■ **DOCUMENT SEGMENT**:
# Pandora ONE through Tivo?



## MikeSp (Mar 2, 2010)

IF a person subscribed to Pandora One in order to get rid of commercials and obtain the 192K bandwidth to improve the sound quality, will it play the improved audio through the Tivo Premiere by selecting the Pandora icon in the Tivo menu OR and if not, would it be otherwise possible to stream Pandora One from my server via hardwired Ethernet connection to the Tivo Premiere?

Thanks,

MikeSp


----------



## rainwater (Sep 21, 2004)

High quality streams for Pandora One only work through the website and not through any other devices.


----------



## MikeSp (Mar 2, 2010)

rainwater said:


> High quality streams for Pandora One only work through the website and not through any other devices.


Does that mean that I cannot get that high bitrate through the Tivo -- I ask since my Tivo is receiving its Pandora feed directly from the Tivo Site and not through my computer although I had to go to my computer to authorize the account with the magic number provided on the Tivo -- I did not notice any change in the quality of sound but with Tivo ONE, did lose the commercials and limitations on how long it will play.

MikeSp


----------



## ttech10 (Aug 20, 2010)

rainwater said:


> High quality streams for Pandora One only work through the website and not through any other devices.


That is incorrect. The Pandora One app for Mac you can choose either Medium Quality or High Quality streaming and the iPhone app allows "Higher Quality Audio". I'm not sure if that's actual High Quality or just better than the default.

To the OP, I'm not sure. I've read from other people that you can only get the High Quality audio on computers but have never read anything official from Pandora.

■ **HOW TO COMPLETE THIS TASK**: Please list every username that appears as a poster in the Pandora One forum thread, each name once.

■ **GIVEN DATA**:

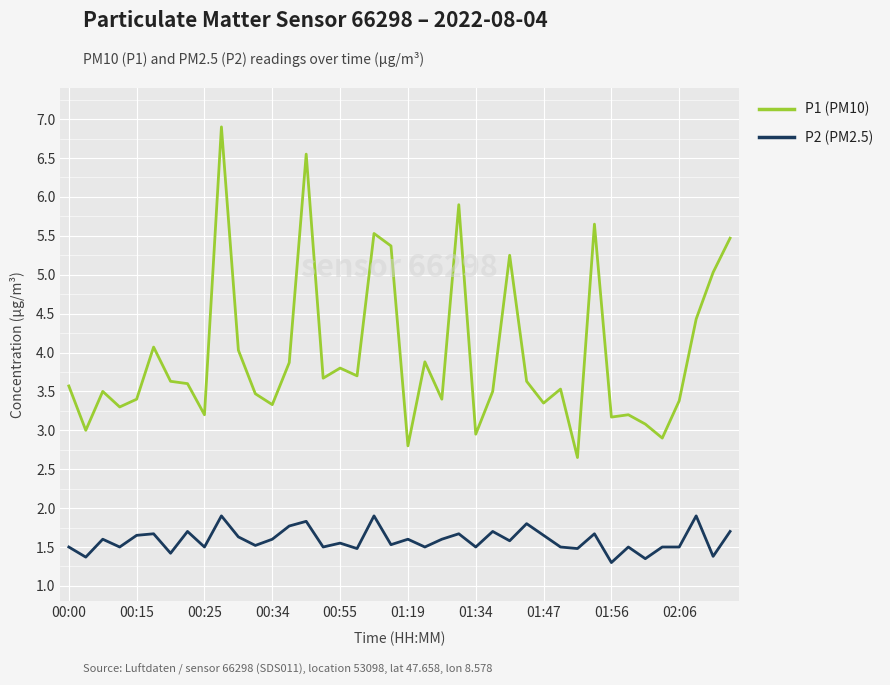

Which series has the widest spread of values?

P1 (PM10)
==
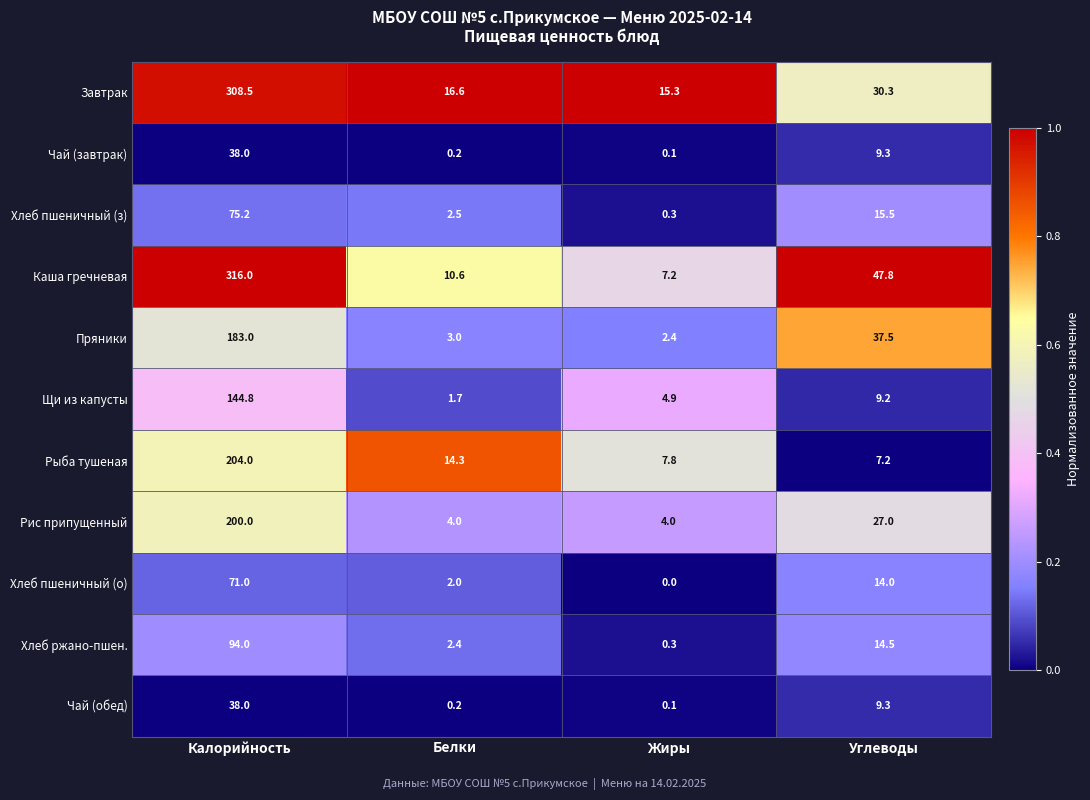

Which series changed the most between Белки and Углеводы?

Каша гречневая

■ **RESULT OF THIS EXERCISE**: MikeSp, rainwater, ttech10